JOTA - Gravação de audiência criminal por réu divide opiniões.

21/06/17
A defesa do ex-presidente Luiz Inácio Lula da Silva levantou uma questão controversa ao pedir para fazer sua própria gravação em vídeo da audiência em que ele será ouvido pelo juiz Sérgio Moro para responder à acusação de ter recebido R$ 3,7 milhões em propinas da OAS.

A defesa alegou que a gravação da audiência seria uma prerrogativa funcional do advogado, “que a executa no exercício de missão indispensável à administração da Justiça, (art. 133, CF), conforme prevê expressamente o artigo 367 do Código de Processo Civil (CPC)”. No caso, segundo os advogados de Lula, o CPC deveria ser aplicado subsidiariamente ao Código de Processo Penal (CPP).

Moro negou o pedido argumentando que não há essa previsão no Código de Processo Penal. “O que há no CPP é somente a previsão legal de gravação audiovisual, sempre que possível, dos depoimentos (art. 405 do CPP).
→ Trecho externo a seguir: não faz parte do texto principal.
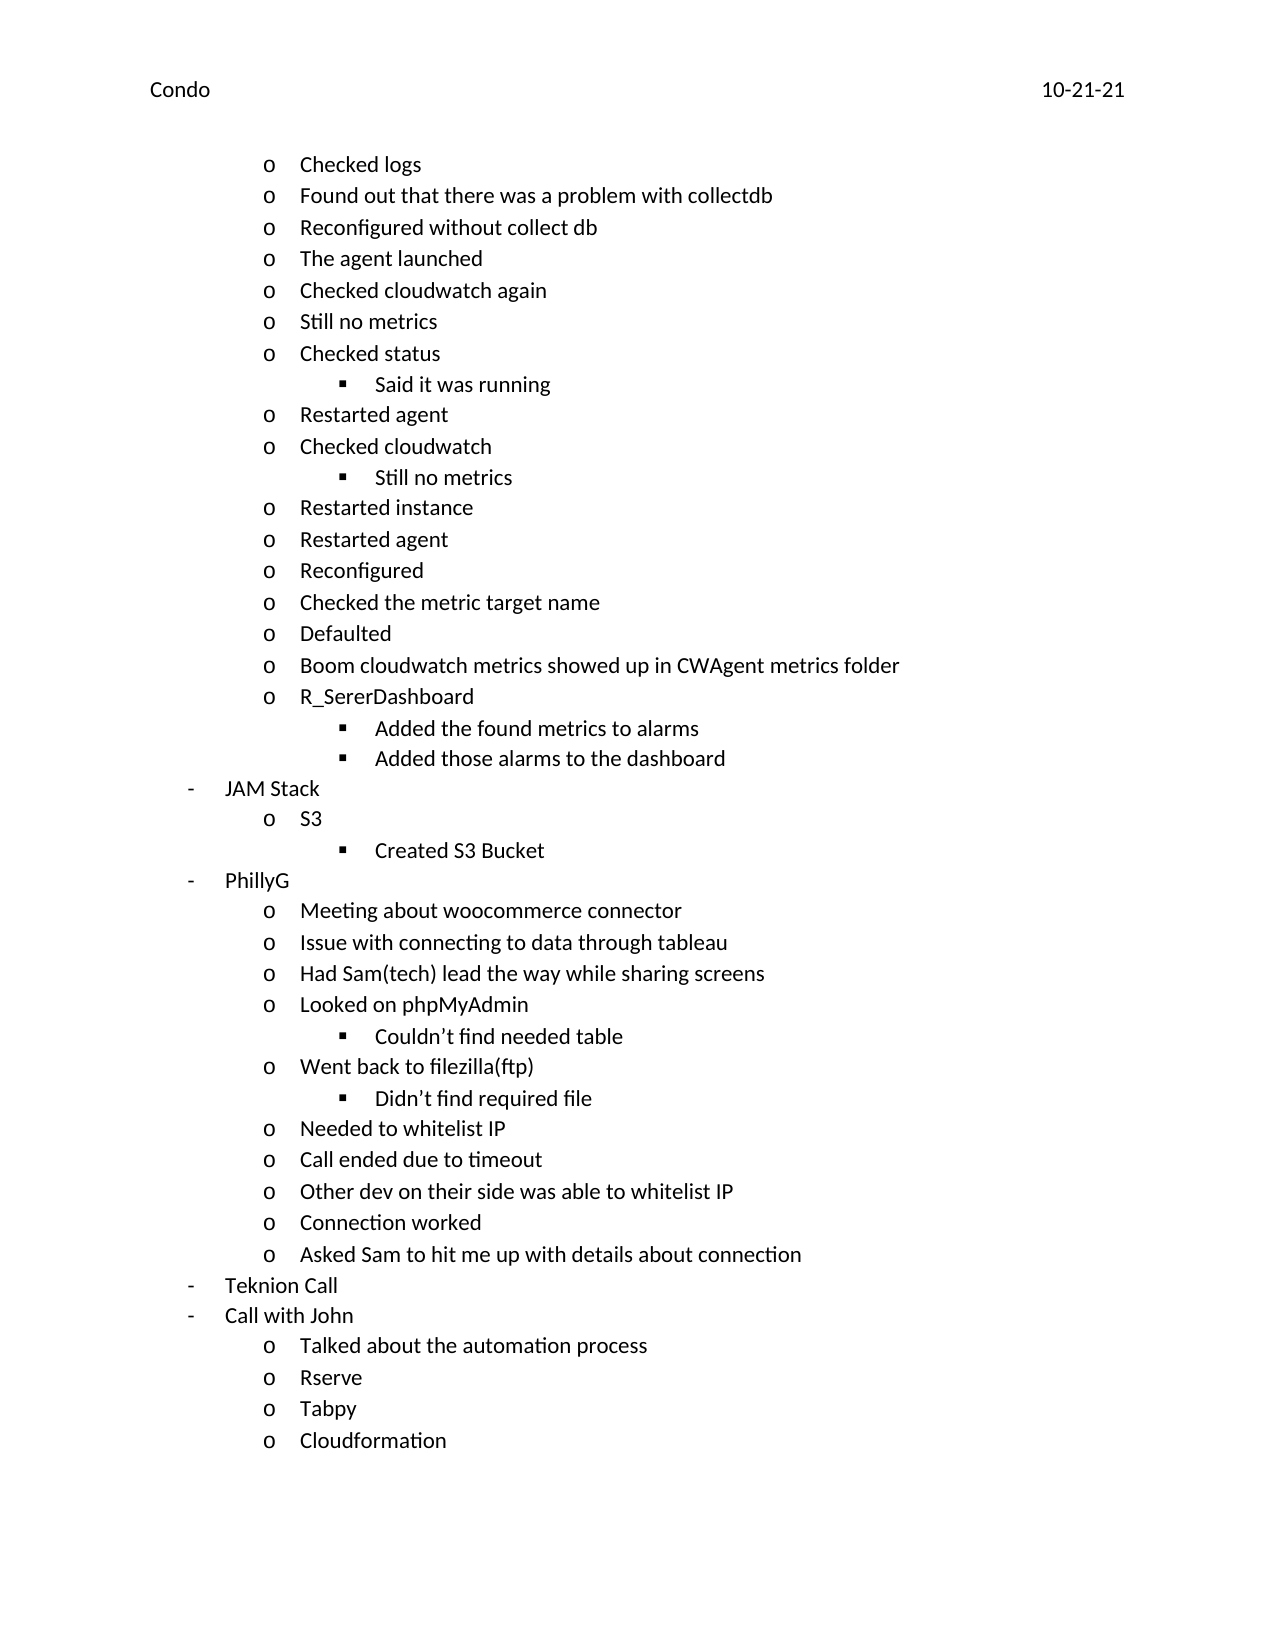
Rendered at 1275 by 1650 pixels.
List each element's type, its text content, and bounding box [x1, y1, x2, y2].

Se o CPP tem norma específica, não se aplica subsidiariamente o CPC no ponto”, escreveu o juiz. (...)

A reportagem do JOTA ouviu professores de processo civil e penal para saber o que eles pensam sobre o assunto. Um deles, ex-juiz federal, pediu para que seu nome fosse resguardado.

Gustavo Badaró, professor de Direito Processual Penal da Faculdade de Direito da Universidade de São Paulo
Realmente, há diferenças entre o processo penal e o processo civil, que em determinados pontos impedem o emprego de analogia de uma área para outra. Todavia, no que diz respeito à documentação dos atos processuais, não há qualquer fundamento para tal distinção. Em ambos os processos, a documentação dos atos ocorridos em audiência deve espelhar, o mais fielmente possível, os fatos corridos. Se no processo penal há interesses mais relevantes, entre eles, a liberdade do acusado, se diferença houvesse, nesse o registro deveria ser mais intenso e fiel, e não, em menor intensidade. Logo, se no processo civil as partes podem, a bem de um melhor exercício da defesa de seus direitos, gravar as audiências, com maior razão, no processo penal, o acusado deve dispor do registro o mais fiel possível de tudo o que ocorre na audiência para e ampla defesa da sua liberdade.